His first tattoo? A black armband of geometric shapes and zig-zags, symbolizing his status as the son of a matriarch and a high chief in his Samoan community. 

Now Taefu is bringing traditional Polynesian tattoos and tattooing methods to St. Albert at the city's first 100 per cent Indigenous-owned tattoo studio and possibly the first studio in Canada to offer tattoos done using the hand-tapping method practiced by Polynesian cultures.

The studio is called Tatau Le Toa, which means “Tattoo the Strong” in Samoan.  It’s appropriate given that enduring the pain of a hand-tapped tattoo requires a large supply of inner strength, according to Taefu. One the tattoos’ many cultural meanings is that they are a way for men to empathize with the pain of childbirth. 

“My experience with people here, yeah, they cry,” Taefu said.

But the tears aren’t only from pain, Taefu has found. They are also tears of catharsis. 

Unlike most tattoo artists, who get direction from customers about the specifics of a tattoo design, Taefu uses the material of his customers’ lives to create his art. He asks them about their desires, their family histories, their life trajectories and more before he takes a sharpie to their skin and begins to draw the intricate patterns.

Each design is bespoke — the shapes and patterns fitted to the recipients’ unique life circumstances, and Taefu has the freedom to get creative. The process requires trust, he said. For example, a tattoo for someone who aspires to be a powerful political leader would inspire Taefu to design something with spearheads, as they represent authority and power in his culture. 

Hand-tapped work also takes longer to finish than tattoos done using a machine. 

The Tufuga dips a needle into ink, attaches it to a wooden tool, and repeatedly taps the needle into the skin using a striking stick. 

But at Tatau Le Toa, the work isn’t done with bones and the soot of candlenut.

“Obviously, now we use sterile, single-use needles,” he said. 

Taefu’s body is covered with traditional Polynesian tattoos — patches of black; straight, jagged and curved lines; circles, triangles and rectangles. The lines reflect natural landscapes: ocean waves, mountain lines, tree lines and forest lines. 

They also follow the body’s natural lines and muscle groups

But the designs are purely non-ornamental —  they have very specific meanings.

“The canoe on my back represents the journey of my people [through the South Pacific],” he said. “And then the rafters on the side [of my back] represent the chief’s house, the connection to my mom and my dad's side of the families. And the most important one is the bellybutton. It’s the last bit that's been tattooed. It's to break off the bond between me and my mom. It's like a spiritual umbilical cord — once that is tattooed, I'm ready to go out into the world to become a man.” 
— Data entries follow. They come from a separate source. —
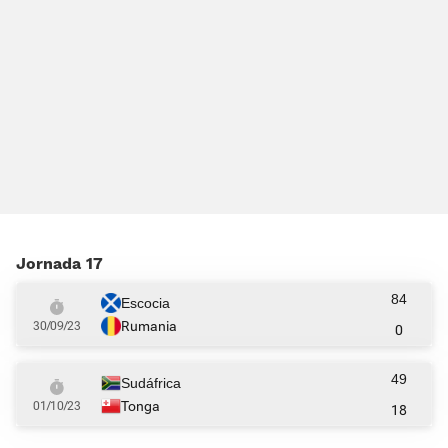
Jornada 17
84
Escocia
Rumania
30/09/23
0
49
Sudáfrica
Tonga
01/10/23
18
Taefu compared Polynesian tattoos to a passport. Polynesian societies use tattoos to signify where they come from, their family connections and their roles in society. 
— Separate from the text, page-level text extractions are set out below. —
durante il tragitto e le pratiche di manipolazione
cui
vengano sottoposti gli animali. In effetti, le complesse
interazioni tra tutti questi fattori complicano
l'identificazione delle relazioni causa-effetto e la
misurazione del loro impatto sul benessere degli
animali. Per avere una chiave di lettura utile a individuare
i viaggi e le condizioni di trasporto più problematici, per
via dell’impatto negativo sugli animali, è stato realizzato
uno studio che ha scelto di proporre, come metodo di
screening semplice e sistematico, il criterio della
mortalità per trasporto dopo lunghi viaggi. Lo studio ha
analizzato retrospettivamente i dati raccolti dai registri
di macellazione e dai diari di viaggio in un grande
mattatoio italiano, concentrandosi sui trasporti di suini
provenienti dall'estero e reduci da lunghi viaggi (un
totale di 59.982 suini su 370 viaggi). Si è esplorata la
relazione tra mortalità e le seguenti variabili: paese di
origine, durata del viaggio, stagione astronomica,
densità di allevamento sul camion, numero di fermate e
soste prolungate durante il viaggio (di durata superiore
His studio is expected to open on Saturday. It is opening at a time when traditional Indigenous tattooing is gaining steam as Indigenous people worldwide reclaim their cultures. 

It’s also opening at a time when there is greater awareness about cultural appropriation — the dominant culture taking and using elements of another, often historically oppressed, culture without understanding the significance of those artefacts.

Taefu gets asked regularly whether it’s okay for a non-Polynesian people to get the tattoos.

He said Polynesian cultures were tattooing outsiders even before European contact. There are specific motifs, lines and forms they developed to be used only on non-Polynesians.

Taefu knows these designs, and he can create tattoos made for outsiders that are respectful of Polynesian cultures. 

Taefu said that for him Tatau Le Toa Inc. is all about carrying on his family’s legacy.  He started the studio with the help of his parents, who live in Aoteroa, also known as New Zealand, and all three of his daughters are curious about the art form.

As he expands his studio in St. Albert, he expects that his family will only get bigger. 

“When I tattoo someone, they automatically become a friend or a family member to me,” he said.  “They’re wearing something that represents them, but it's also a part of my culture.”